**Exercise goal**
Could you print the stretch of lines below from the one with "FIGURE 1 | XRD" through the one with "Figure 7. The", exactly as they stand and without any pictures?

**Material shown**
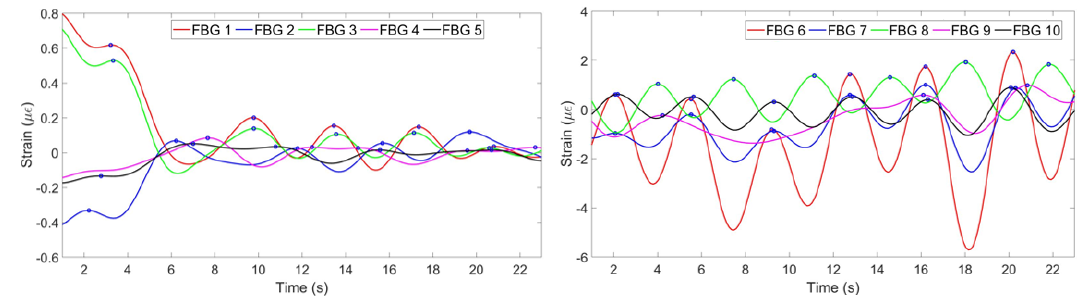
Figure 24. Breathing pattern for the second volunteer in the running position detected by: FBGs on the chest ( left ) and abdomen regions ( right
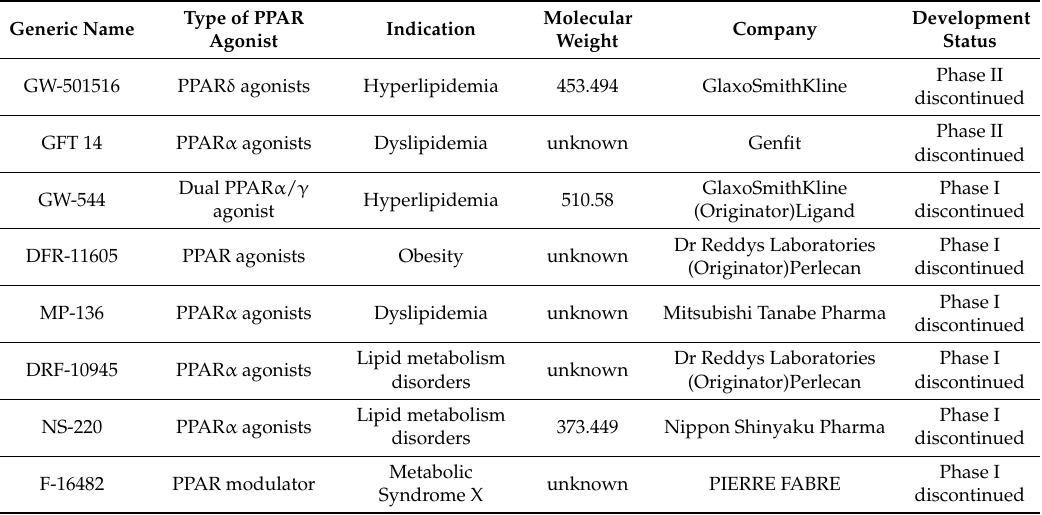
Table 10. Drugs of PPAR ligands for treatment of dyslipidemia discontinued in clinical stage.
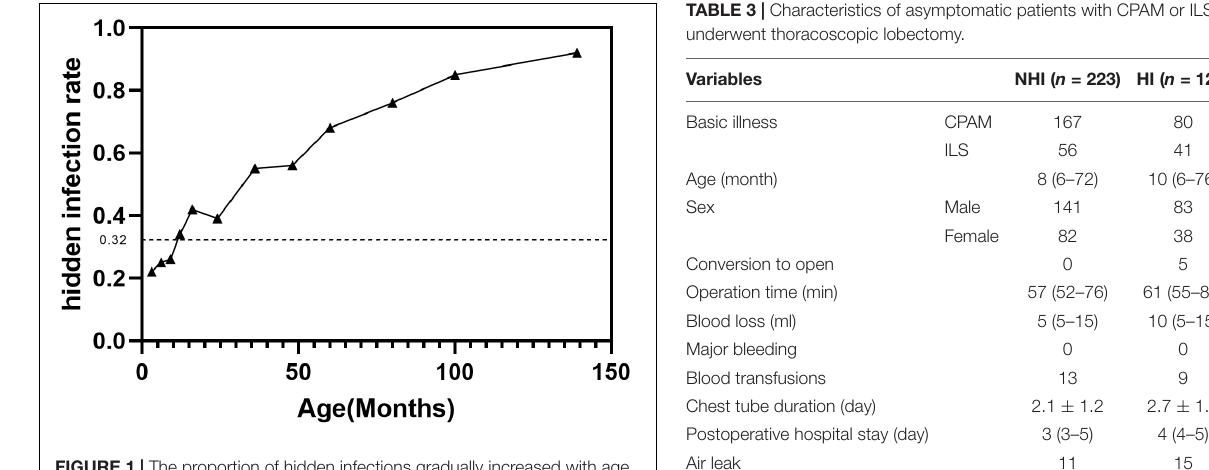
FIGURE 1 | The proportion of hidden infections gradually increased with age.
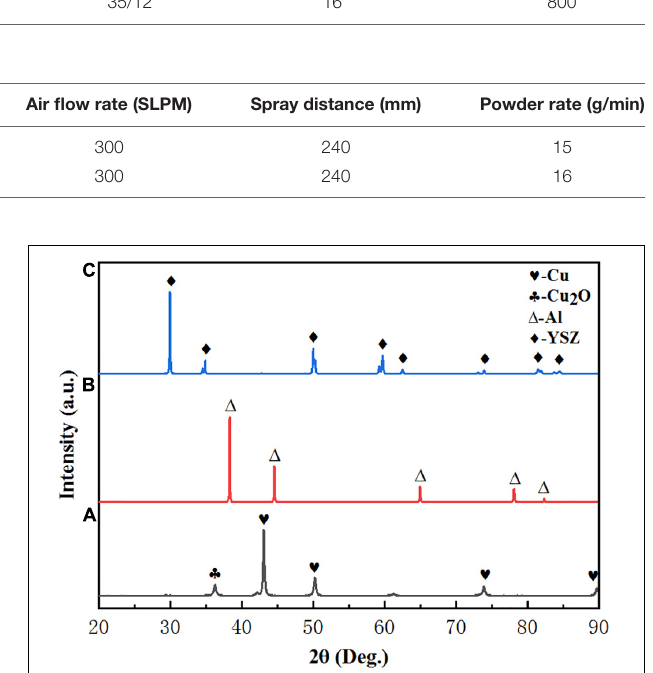
FIGURE 1 | XRD patterns of as-deposited coatings: (A) Cu, (B) Al, and (C)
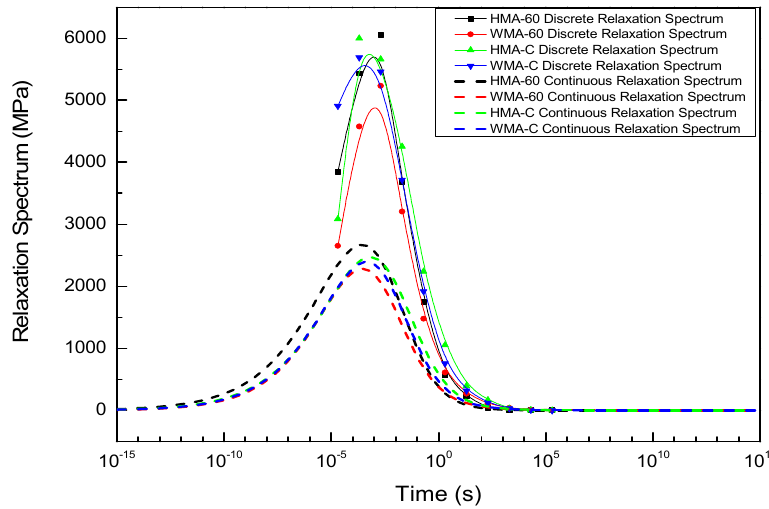
Figure 7. The discrete and continuous relaxation spectrum of asphalt mixture.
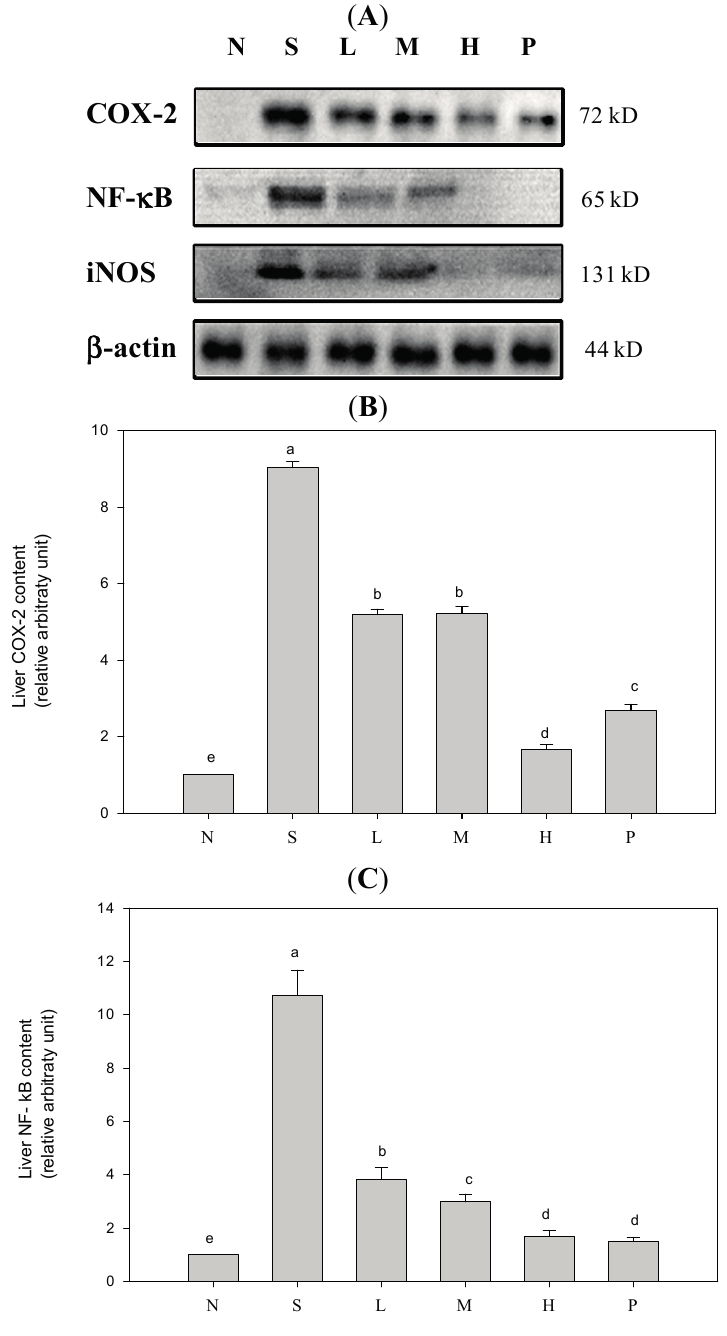
Figure 1. COX-2, NF- κ B, and iNOS inflammatory protein expression of LPS-induced sepsis mice. ( A ) The western blotting results of COX-2, NF- κ B, and iNOS. ( B ) The immunoblot quantitative result of COX-2 protein. ( C ) The immunoblot quantitative result of NF- κ B protein. ( D ) The immunoblot quantitative result of iNOS protein. Values are the mean ± SD of each group. Values not sharing a superscript (a–e) differ significantly by one-way ANOVA and Duncan’s Multiple Range Test ( p < 0.05) among groups. One representative immunoblot from three independent experiments is shown. N: Normal group, S: Sepsis group (i.p. LPS), L: Sepsis group with low-dose WBG, M: Sepsis group with moderate-dose WBG, H: Sepsis group with high-dose WBG, P: Positive control group (i.p.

**Solution to the exercise**
FIGURE 1 | XRD patterns of as-deposited coatings: (A) Cu, (B) Al, and (C)
Figure 7. The discrete and continuous relaxation spectrum of asphalt mixture.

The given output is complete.